Have a month-long cold? It's probably not the flu
In this undated file photo, a woman suffers through a cold at home.
Published Tuesday, January 24, 2017 6:19PM EST
Have a persistent cold that lasts for weeks? You’re not alone.
Reports of a “month-long cold” have been making the rounds as Canadians suffer through a particularly nasty flu season.
“The cold season this year does seem to be a little stronger,” pharmacist Adam Somers told CTV Atlantic.
According to the most recent Public Health figures, the number of cases of flu continued to rise in the final weeks of 2016, and it’s unclear when the virus will officially peak.
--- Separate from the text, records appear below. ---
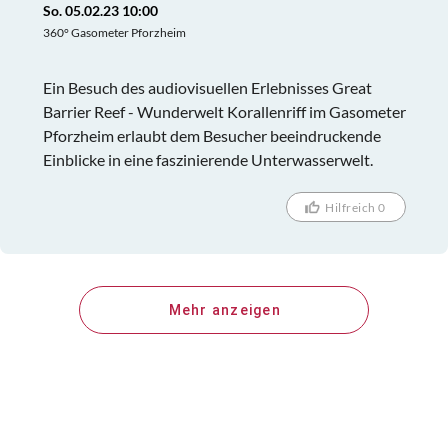
So. 05.02.23 10:00
360° Gasometer Pforzheim
Ein Besuch des audiovisuellen Erlebnisses Great
Barrier Reef - Wunderwelt Korallenriff im Gasometer
Pforzheim erlaubt dem Besucher beeindruckende
Einblicke in eine faszinierende Unterwasserwelt.
Hilfreich 0
Mehr anzeigen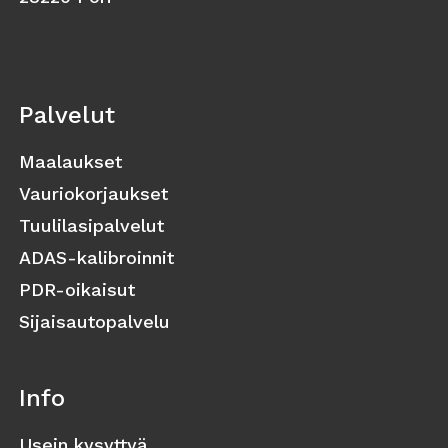
Palvelut
Maalaukset
Vauriokorjaukset
Tuulilasipalvelut
ADAS-kalibroinnit
PDR-oikaisut
Sijaisautopalvelu
Info
Usein kysyttyä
The most common strain this season is A-H3N2, which can cause a particularly nasty form of flu.
The flu typically takes three to seven days to resolve, but symptoms of coughing and fatigue can last up to two weeks, according to the Center for Disease Control and Prevention.
But what accounts for flu symptoms that last longer the two weeks? Nova Scotia’s chief medical officer suggests that the answer may have to do with a confluence of several types of virus.
“There’s lots of other viruses that can give you flu-like symptoms but aren’t covered in the influenza vaccine,” Dr. Robert Strang said.
If someone catches another virus on the tail end of their flu, they may continue to experience lasting symptoms of influenza such as exhaustion, sneezing, coughing and congestion.
“You can certainly have persistent symptoms -- still feeling tired, often a persistent cough -- those kinds of things can go on for several weeks afterwards,” Strang said.
The problem is exacerbated by winter conditions. Canadians spend more time indoors during the cold winter months and are more likely to touch the same contaminated surfaces, increasing the likelihood of catching a virus. Drier air indoors also adds to the problem.
It’s a yo-yo phenomenon that can be exhausting in the winter months, when some Canadians are already struggling with feelings of depression and anxiety due to the short days and lack of sunshine.
“It seemed to get better and then it comes back with a vengeance to get you. Mine was in my chest and in my sinuses, and headaches, chills,” one woman told CTV Atlantic.
The flu season typically lingers until around March. Until then, doctors recommend that the best way to guard against getting sick is to get a flu shot and be diligent about washing your hands.